1. Bij besluit van 15 april 2024 (het bestreden besluit) heeft verweerder de aanvraag van verzoeker tot het verlenen van een verblijfsvergunning asiel voor bepaalde tijd niet in behandeling genomen op de grond dat Bulgarije verantwoordelijk is voor de behandeling daarvan.
1.1
Verzoeker heeft op 16 april 2024 tegen het bestreden besluit beroep ingesteld. Hij heeft verder de voorzieningenrechter verzocht om een voorlopige voorziening te treffen.

Overwegingen

2. De voorzieningenrechter doet op grond van artikel 8:83, derde lid, van de Algemene wet bestuursrecht (Awb) uitspraak zonder zitting.
3. Verweerder heeft op 16 mei 2024 verzocht het verzoek om een voorlopige voorziening op korte termijn te behandelen, omdat het beroep pas op 11 juni 2024 op zitting zal worden behandeld, terwijl de uiterste overdrachtstermijn zoals neergelegd in de Dublinverordening op 14 juni 2024 eindigt.
4.1
De voorzieningenrechter stelt vast dat de rechtbank binnen de uiterste overdrachtstermijn geen uitspraak kan doen op het beroep. De vereiste onverwijlde spoed is daarmee gegeven.
4.2
De voorzieningenrechter ziet aanleiding het verzoek om een voorlopige voorziening als kennelijk gegrond toe te wijzen. De voorzieningenrechter weegt hierbij mee dat verzoeker er belang bij heeft om niet te worden uitgezet voordat op zijn beroep is beslist. Zoals hiervoor is overwogen zal het beroep (met zaaknummer NL24.16581) op 11 juni 2024 op zitting worden behandeld.

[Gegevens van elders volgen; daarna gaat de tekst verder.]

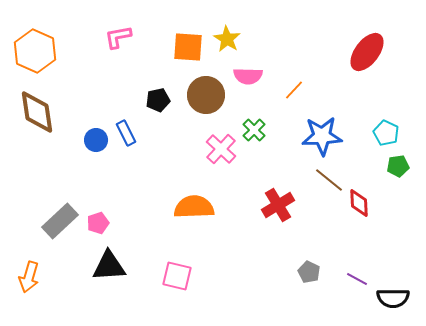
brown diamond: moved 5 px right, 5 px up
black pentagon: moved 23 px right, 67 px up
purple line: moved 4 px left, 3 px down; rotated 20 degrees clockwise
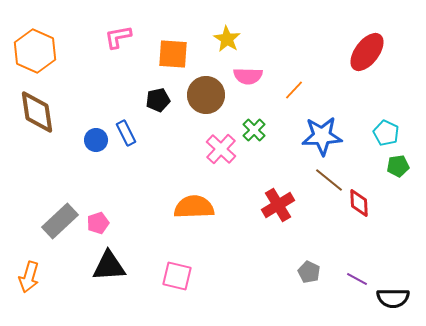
orange square: moved 15 px left, 7 px down
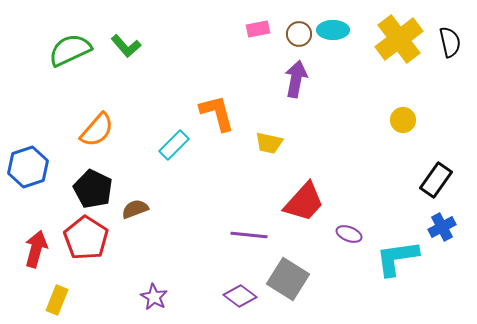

Als geen voorlopige voorziening wordt getroffen zal de uiterste overdrachtsdatum waarschijnlijk verstrijken voordat de rechtbank uitspraak heeft gedaan op het beroep, terwijl verweerder er belang bij heeft eiser voor het verstrijken van deze termijn aan Bulgarije over te dragen.
5. De voorzieningenrechter wijst om de hiervoor weergegeven redenen het verzoek om een voorlopige voorziening toe en bepaalt dat verzoeker niet mag worden overgedragen aan Bulgarije totdat op het beroep tegen het bestreden besluit is beslist.
6. De voorzieningenrechter veroordeelt verweerder in de door verzoeker gemaakte proceskosten. Deze kosten stelt de voorzieningenrechter op grond van het Besluit proceskosten bestuursrecht voor de door een derde beroepsmatig verleende rechtsbijstand vast op € 875,00 (1 punt voor het indienen van het verzoekschrift met een waarde per punt van € 875,- en een wegingsfactor 1).

Beslissing

De voorzieningenrechter:
- wijst het verzoek om een voorlopige voorziening toe in die zin dat verzoeker niet mag worden overgedragen aan Bulgarije totdat is beslist op het beroep met zaaknummer NL24.16581;
- veroordeelt verweerder in de proceskosten van verzoeker tot een bedrag van € 875,-.
Deze uitspraak is gedaan door mr. C.W. Griffioen, voorzieningenrechter, in aanwezigheid van mr. J.R. Froma, griffier.
De uitspraak is uitgesproken in het openbaar en bekendgemaakt op:
Tegen deze uitspraak staat geen hoger beroep of verzet open.